◆ DATA PROVIDED
==================================================

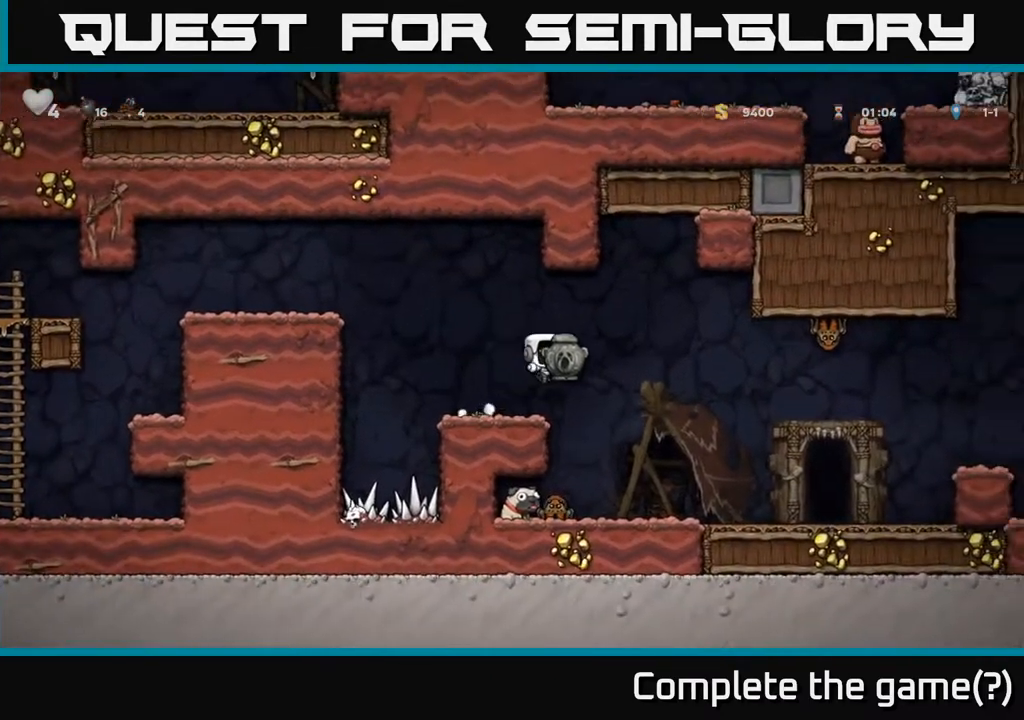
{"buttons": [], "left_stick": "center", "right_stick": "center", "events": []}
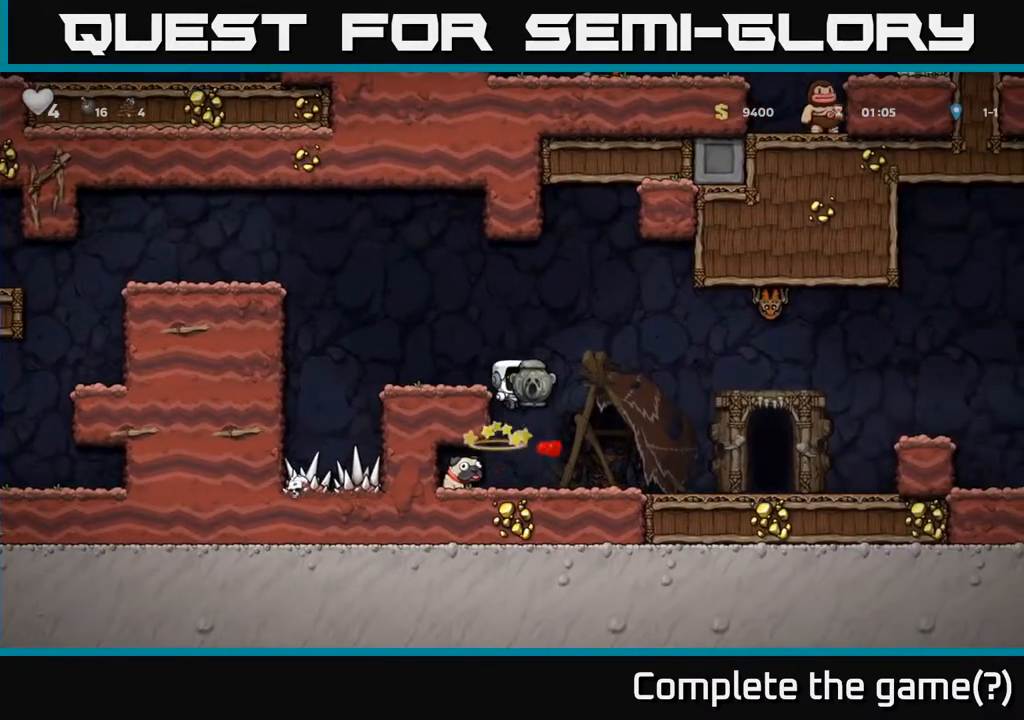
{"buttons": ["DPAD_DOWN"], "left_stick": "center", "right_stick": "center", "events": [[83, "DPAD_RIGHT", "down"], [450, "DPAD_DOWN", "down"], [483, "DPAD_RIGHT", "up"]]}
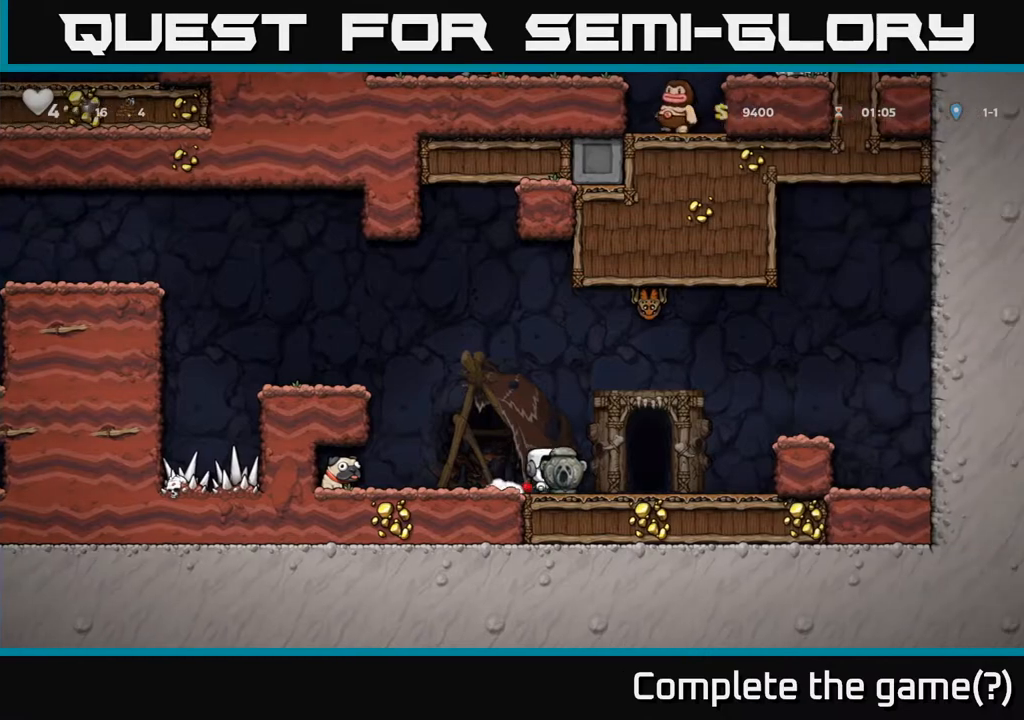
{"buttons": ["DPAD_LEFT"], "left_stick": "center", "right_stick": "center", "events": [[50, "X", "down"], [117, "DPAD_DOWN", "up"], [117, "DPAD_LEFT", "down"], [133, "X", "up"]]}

==================================================

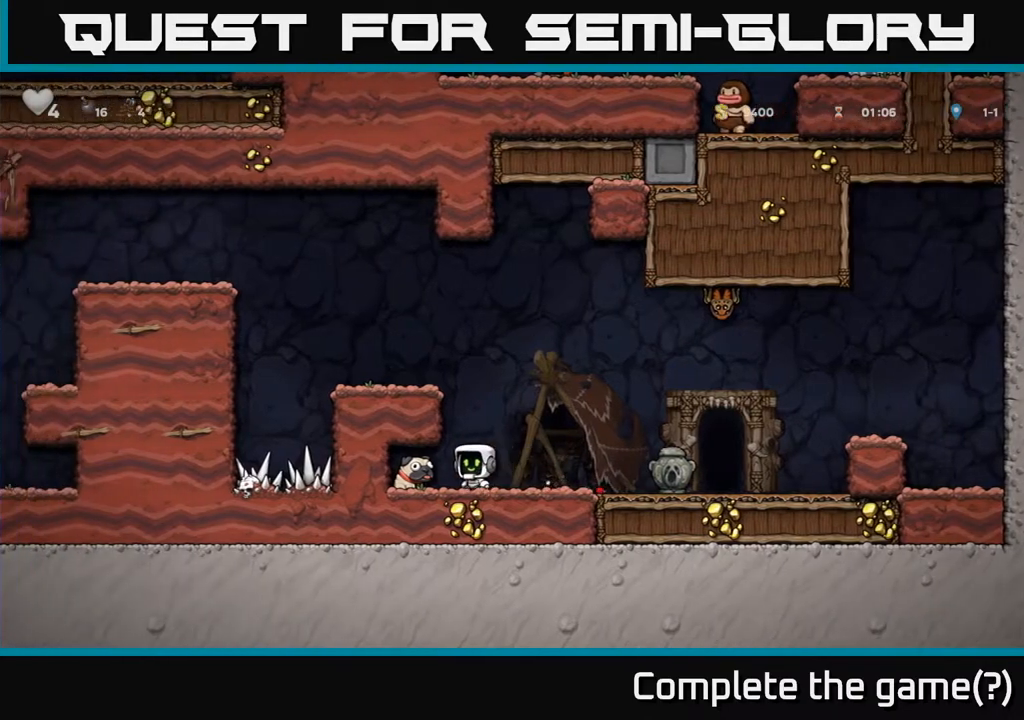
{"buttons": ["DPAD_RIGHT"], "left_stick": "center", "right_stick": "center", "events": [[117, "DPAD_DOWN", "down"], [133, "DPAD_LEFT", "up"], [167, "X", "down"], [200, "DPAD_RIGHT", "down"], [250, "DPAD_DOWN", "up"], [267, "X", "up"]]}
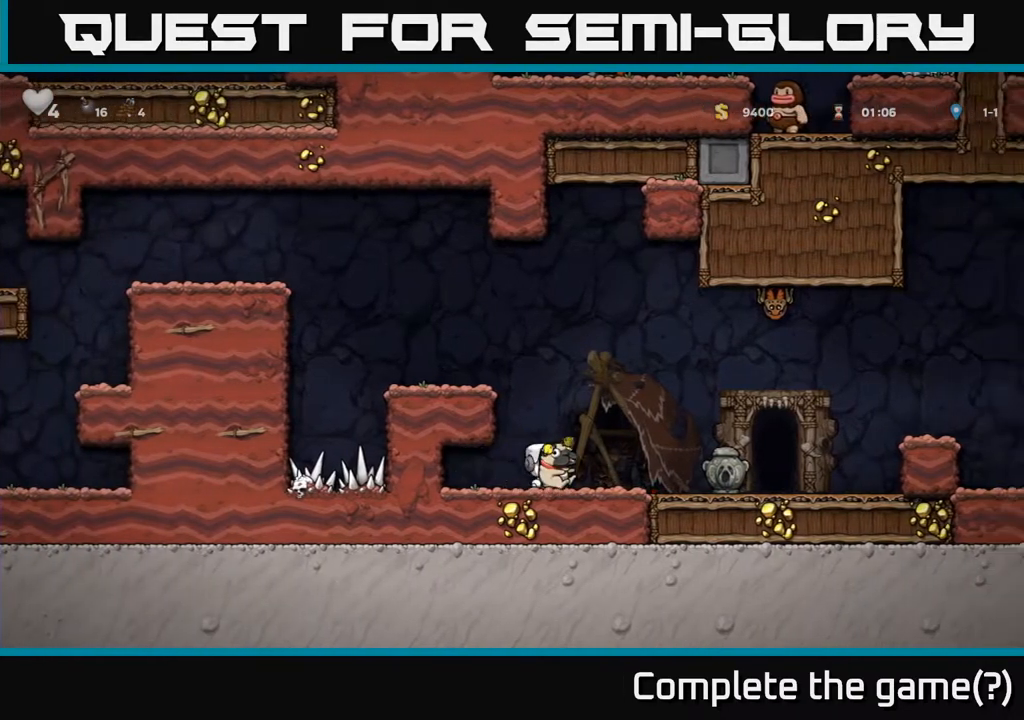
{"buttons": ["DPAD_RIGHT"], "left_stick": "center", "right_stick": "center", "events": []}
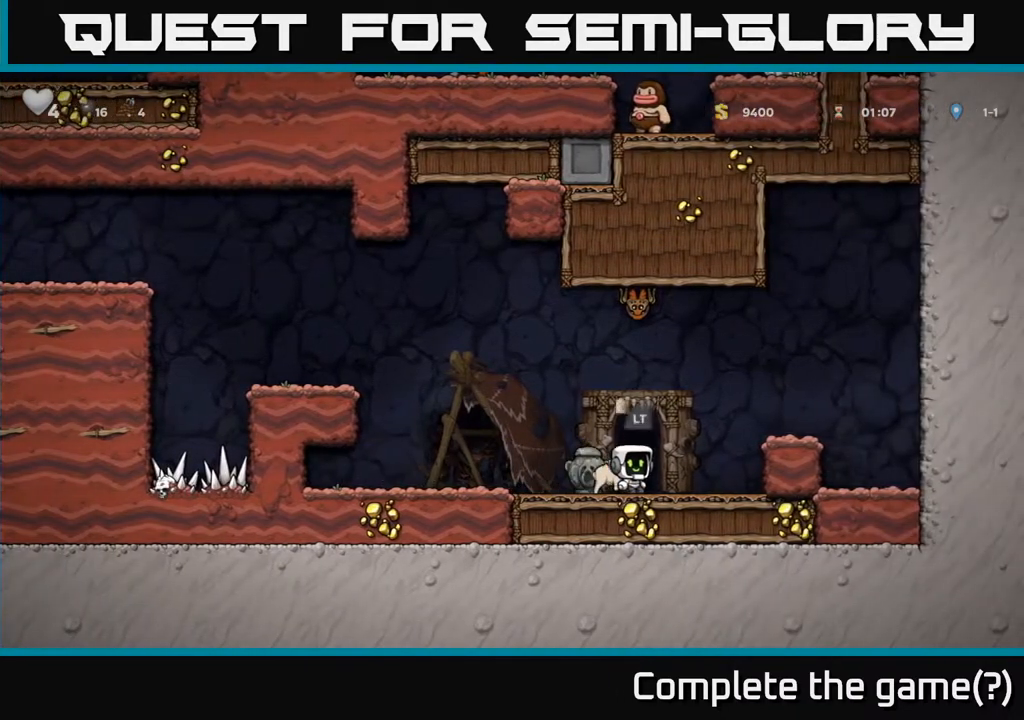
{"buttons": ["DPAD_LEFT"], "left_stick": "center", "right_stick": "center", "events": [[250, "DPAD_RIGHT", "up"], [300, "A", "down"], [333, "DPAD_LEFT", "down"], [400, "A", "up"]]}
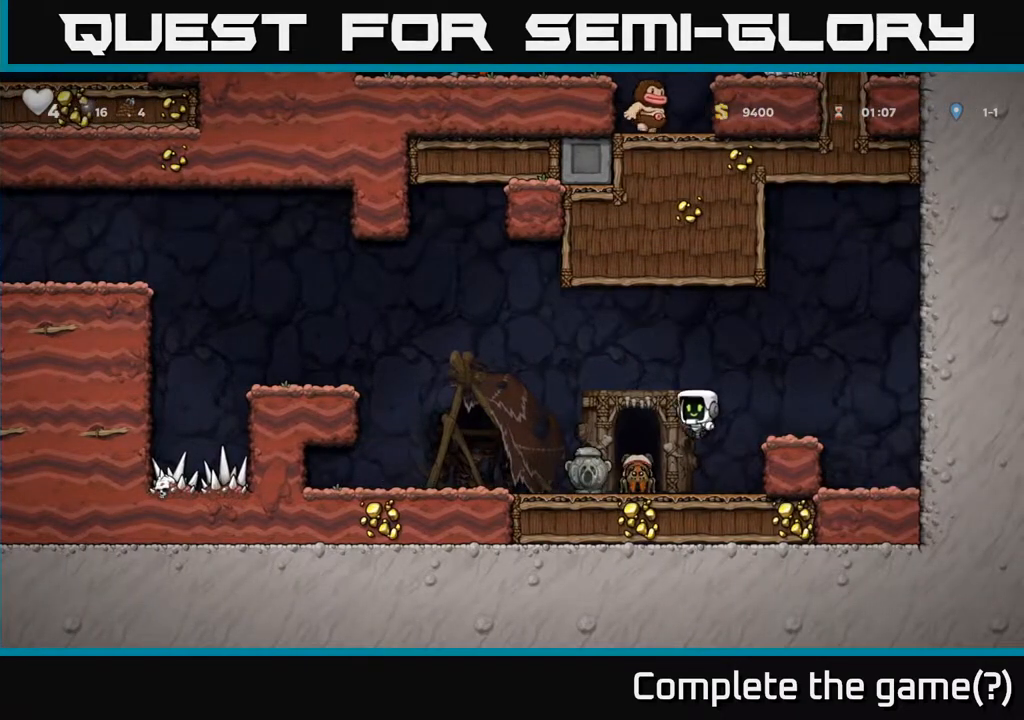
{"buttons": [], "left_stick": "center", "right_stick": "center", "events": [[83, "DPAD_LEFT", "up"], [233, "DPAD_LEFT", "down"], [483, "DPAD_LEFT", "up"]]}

==================================================

◆ WHAT IS REQUIRED
Return all lines in the data that include the word "down".

◆ EXERCISE RESULT
{"buttons": ["DPAD_DOWN"], "left_stick": "center", "right_stick": "center", "events": [[83, "DPAD_RIGHT", "down"], [450, "DPAD_DOWN", "down"], [483, "DPAD_RIGHT", "up"]]}
{"buttons": ["DPAD_LEFT"], "left_stick": "center", "right_stick": "center", "events": [[50, "X", "down"], [117, "DPAD_DOWN", "up"], [117, "DPAD_LEFT", "down"], [133, "X", "up"]]}
{"buttons": ["DPAD_RIGHT"], "left_stick": "center", "right_stick": "center", "events": [[117, "DPAD_DOWN", "down"], [133, "DPAD_LEFT", "up"], [167, "X", "down"], [200, "DPAD_RIGHT", "down"], [250, "DPAD_DOWN", "up"], [267, "X", "up"]]}
{"buttons": ["DPAD_LEFT"], "left_stick": "center", "right_stick": "center", "events": [[250, "DPAD_RIGHT", "up"], [300, "A", "down"], [333, "DPAD_LEFT", "down"], [400, "A", "up"]]}
{"buttons": [], "left_stick": "center", "right_stick": "center", "events": [[83, "DPAD_LEFT", "up"], [233, "DPAD_LEFT", "down"], [483, "DPAD_LEFT", "up"]]}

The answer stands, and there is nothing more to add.